WHAT IS REQUIRED: Please report each line in the data below that contains the string "game", treating uppercase and lowercase as different.

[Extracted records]
┄┄┄┄┄┄
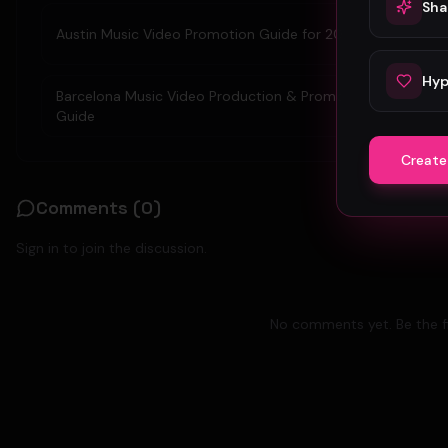
Sha
Austin Music Video Promotion Guide for 2026
Hyp
Barcelona Music Video Production & Promotion 2026
Guide
Create
Comments (
0
)
Sign in to join the discussion.
No comments yet. Be the fi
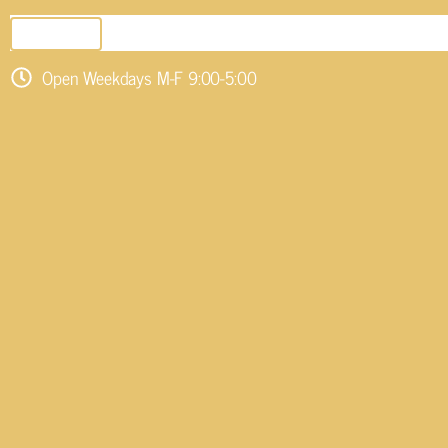
SEND EMAIL
Open Weekdays M-F 9:00-5:00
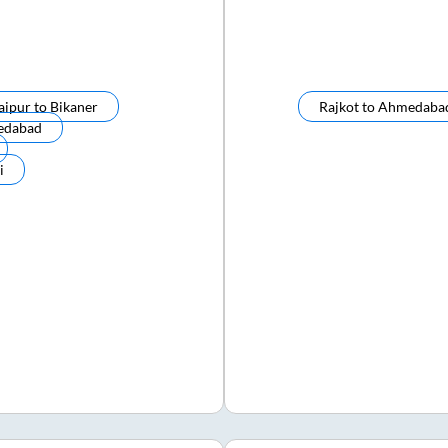
aipur
to
Bikaner
Rajkot
to
Ahmedaba
edabad
i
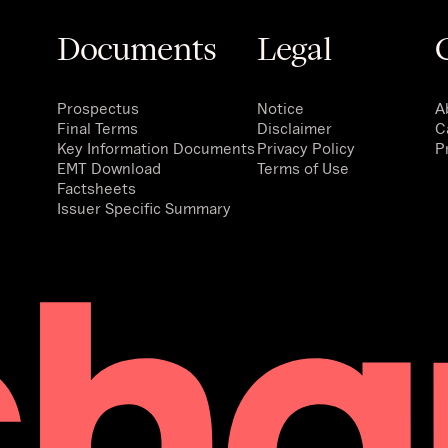
Documents
Legal
Prospectus
Notice
A
Final Terms
Disclaimer
C
Key Information Documents
Privacy Policy
P
EMT Download
Terms of Use
Factsheets
Issuer Specific Summary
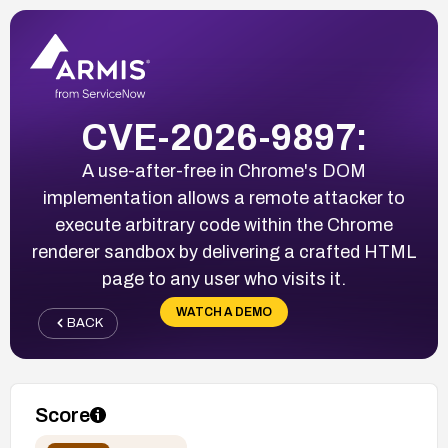
CVE-2026-9897:
A use-after-free in Chrome's DOM
implementation allows a remote attacker to
execute arbitrary code within the Chrome
renderer sandbox by delivering a crafted HTML
page to any user who visits it.
WATCH A DEMO
BACK
Score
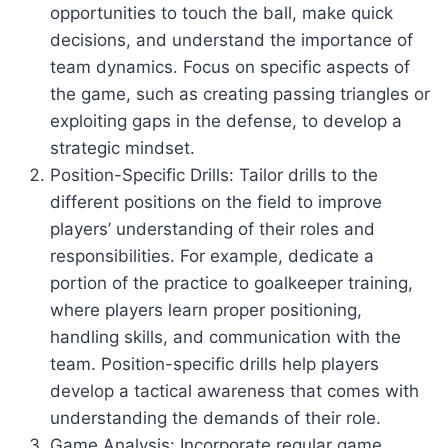
opportunities to touch the ball, make quick
decisions, and understand the importance of
team dynamics. Focus on specific aspects of
the game, such as creating passing triangles or
exploiting gaps in the defense, to develop a
strategic mindset.
Position-Specific Drills: Tailor drills to the
different positions on the field to improve
players’ understanding of their roles and
responsibilities. For example, dedicate a
portion of the practice to goalkeeper training,
where players learn proper positioning,
handling skills, and communication with the
team. Position-specific drills help players
develop a tactical awareness that comes with
understanding the demands of their role.
Game Analysis: Incorporate regular game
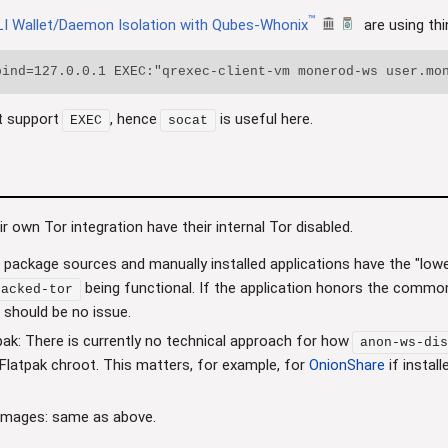
™
I Wallet/Daemon Isolation with Qubes-Whonix
are using thi
t support
, hence
is useful here.
EXEC
socat
eir own Tor integration have their internal Tor disabled.
 package sources and manually installed applications have the "lowes
being functional. If the application honors the commo
tacked-tor
e should be no issue.
pak: There is currently no technical approach for how
anon-ws-dis
e Flatpak chroot. This matters, for example, for
OnionShare
if instal
Images: same as above.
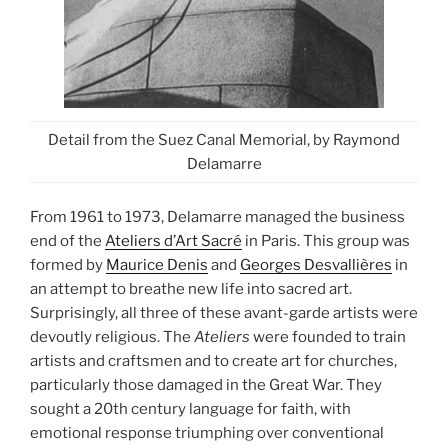
Detail from the Suez Canal Memorial, by Raymond
Delamarre
From 1961 to 1973, Delamarre managed the business
end of the
Ateliers d’Art Sacré
in Paris. This group was
formed by
Maurice Denis
and
Georges Desvallières
in
an attempt to breathe new life into sacred art.
Surprisingly, all three of these avant-garde artists were
devoutly religious. The
Ateliers
were founded to train
artists and craftsmen and to create art for churches,
particularly those damaged in the Great War. They
sought a 20th century language for faith, with
emotional response triumphing over conventional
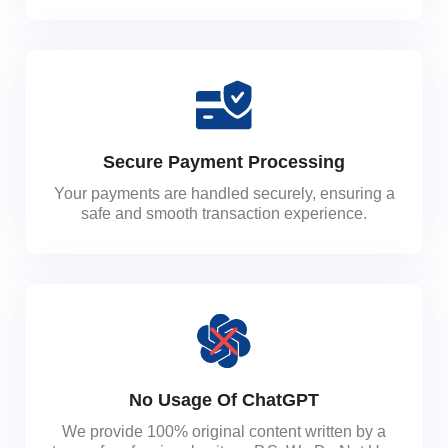
Secure Payment Processing
Your payments are handled securely, ensuring a
safe and smooth transaction experience.
No Usage Of ChatGPT
We provide 100% original content written by a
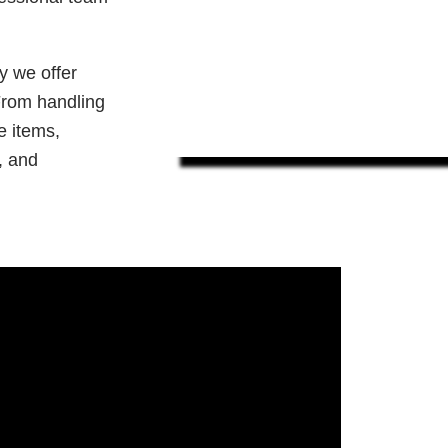
y we offer
 From handling
e items,
, and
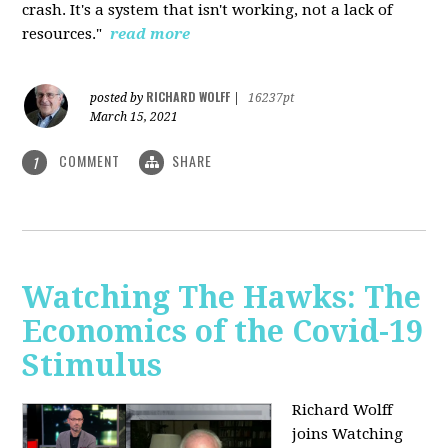
crash. It's a system that isn't working, not a lack of
resources."
read more
RICHARD WOLFF
posted by
|
16237pt
March 15, 2021
COMMENT
SHARE
1
Watching The Hawks: The
Economics of the Covid-19
Stimulus
Richard Wolff
joins Watching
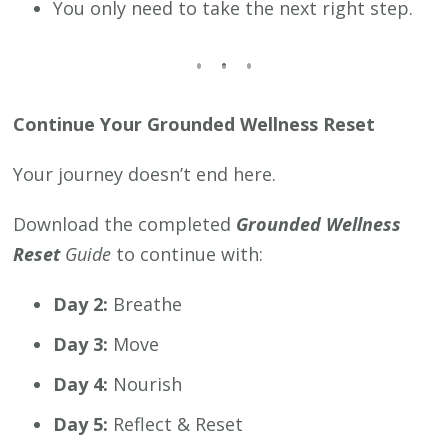
You only need to take the next right step.
Continue Your Grounded Wellness Reset
Your journey doesn’t end here.
Download the completed
Grounded Wellness
Reset
Guide
to continue with:
Day 2:
Breathe
Day 3:
Move
Day 4:
Nourish
Day 5:
Reflect & Reset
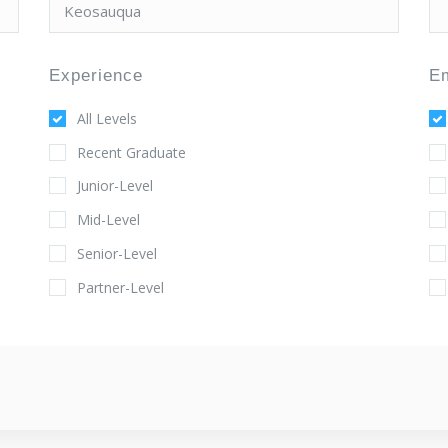
Experience
E
All Levels
Recent Graduate
Junior-Level
Mid-Level
Senior-Level
Partner-Level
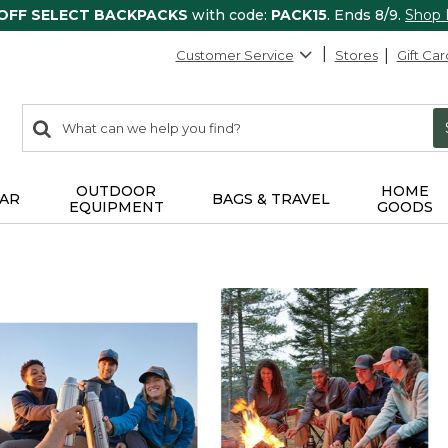
 OFF SELECT BACKPACKS
with code:
PACK15
. Ends 8/9.
Shop
Customer Service
Stores
Gift Car
0
Search:
search
items
returned.
OUTDOOR
HOME
AR
BAGS & TRAVEL
EQUIPMENT
GOODS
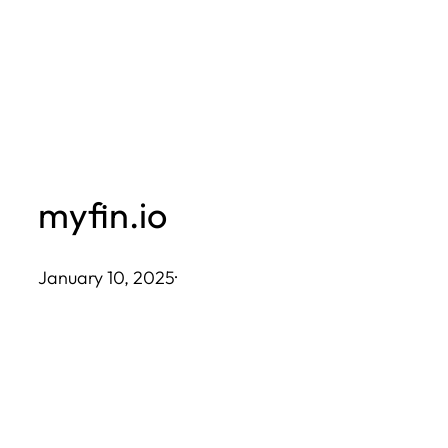
Skip
to
content
myfin.io
January 10, 2025
·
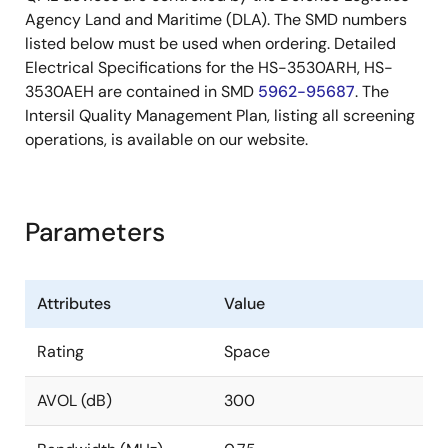
Agency Land and Maritime (DLA). The SMD numbers
listed below must be used when ordering. Detailed
Electrical Specifications for the HS-3530ARH, HS-
3530AEH are contained in SMD
5962-95687
. The
Intersil Quality Management Plan, listing all screening
operations, is available on our website.
Parameters
Attributes
Value
Rating
Space
AVOL (dB)
300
┄┄┄┄┄┄
OUTPUT OF THE EXERCISE:
the game, such as creating passing triangles or
Game Analysis: Incorporate regular game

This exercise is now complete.